Instructions for executing and playing game:
The executable for the game is located in "c-game/x64/Debug/cGame.exe". Alternatively, you can open "cGame.sln" in microsoft visual studio and run the game by pressing "f5". The controls are WASD to move, space to attack.
This is a simple game I wrote in C. I kept the scope relatively small because I didn't use a game engine - just adding collision, physics, rendering, animation, and simple combat behaviour.
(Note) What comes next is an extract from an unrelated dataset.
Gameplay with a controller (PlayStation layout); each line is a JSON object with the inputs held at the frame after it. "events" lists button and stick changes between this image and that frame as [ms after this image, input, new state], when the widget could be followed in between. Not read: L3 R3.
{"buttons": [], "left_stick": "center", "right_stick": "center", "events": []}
A few interesting features about this project:
- Batch rendering
- The entire vertex buffer (which contains every sprite in the scene) is sent to the GPU once per frame instead of calling multiple draw calls, which is more efficient than using multiple batches and is practical seeing as this is a 2D project.
- Used openGL to render everything
- Every sprite in the scene is rendered as a quad; the project is limited in that a feature has not been added to allow quads to rotate.
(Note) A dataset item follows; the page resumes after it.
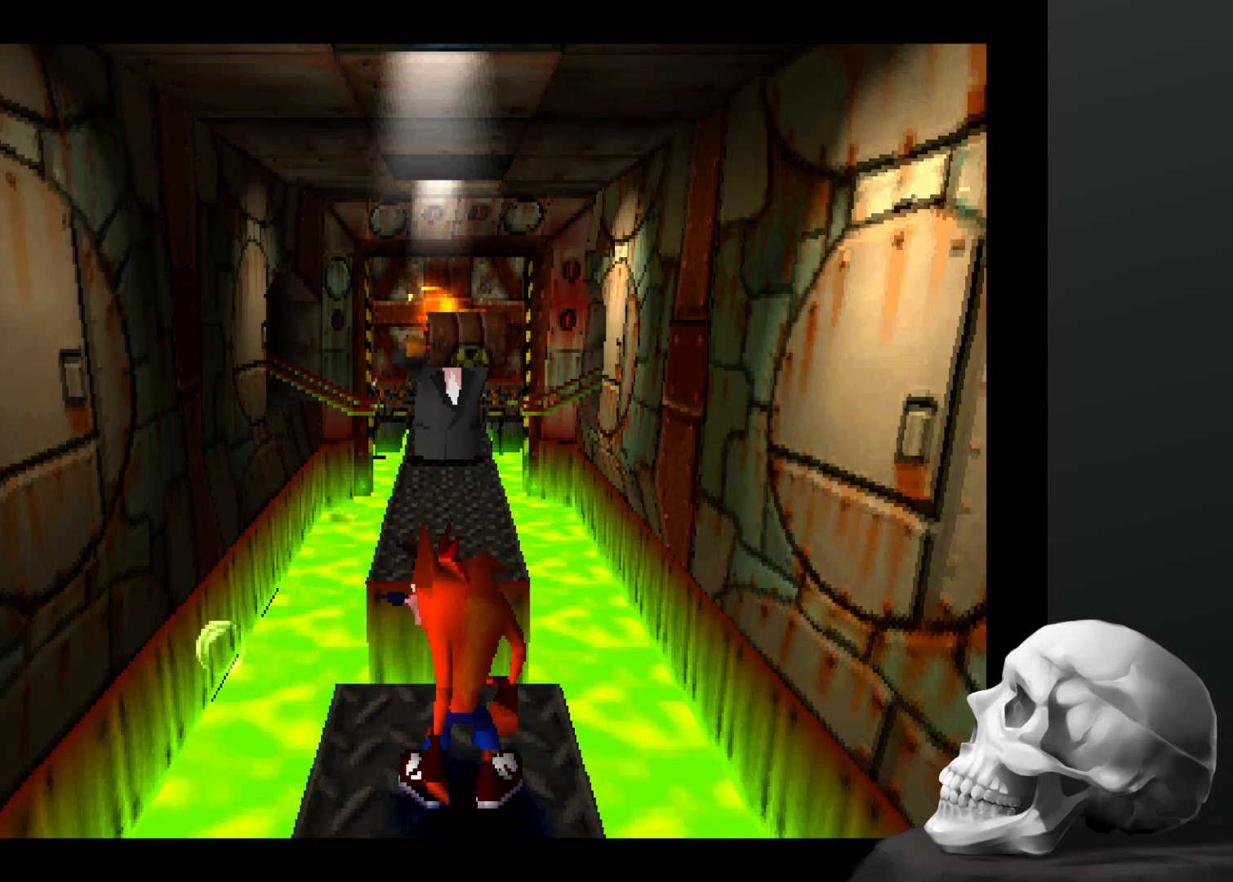
{"buttons": [], "left_stick": "center", "right_stick": "center", "events": []}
- The same vertex and fragment shader are shared across every quad in the scene, textureIDs were used to distinguish between world-space and screen-space sprites.
- Texture atlasing was implemented
- Drastically increases the number of textures able to be shown on the screen at once, instead of being confined to the usual default 32 texture slots on modern-day machines.
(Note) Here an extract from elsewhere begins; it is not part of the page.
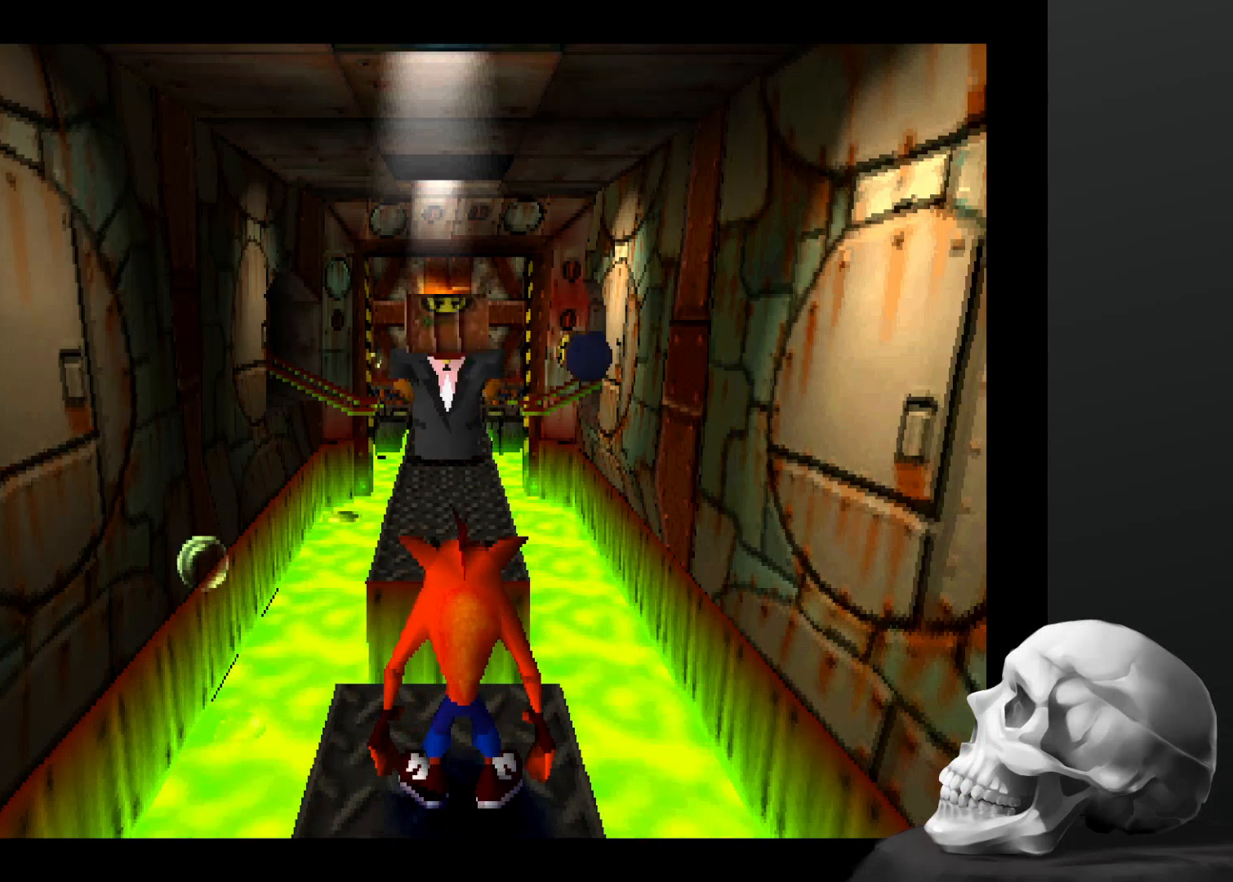
{"buttons": [], "left_stick": "center", "right_stick": "center", "events": []}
- 64-bit layer-collision matrix
- Collision events can be handled in behaviours independently of the physics system. This was a problem I realized unity had, which is that in unity, if you want a collider belonging to one layer to ignore a collider belonging to another in terms of physics responses, the two collider's collision event cannot be detected within a behaviour.
- Dictionaries were created from scratch
- I used a custom hash function, so that the most unique hashes can be outputted for the specific requirements of the project (i.e. whichever strings that I happen to need converted to hashes).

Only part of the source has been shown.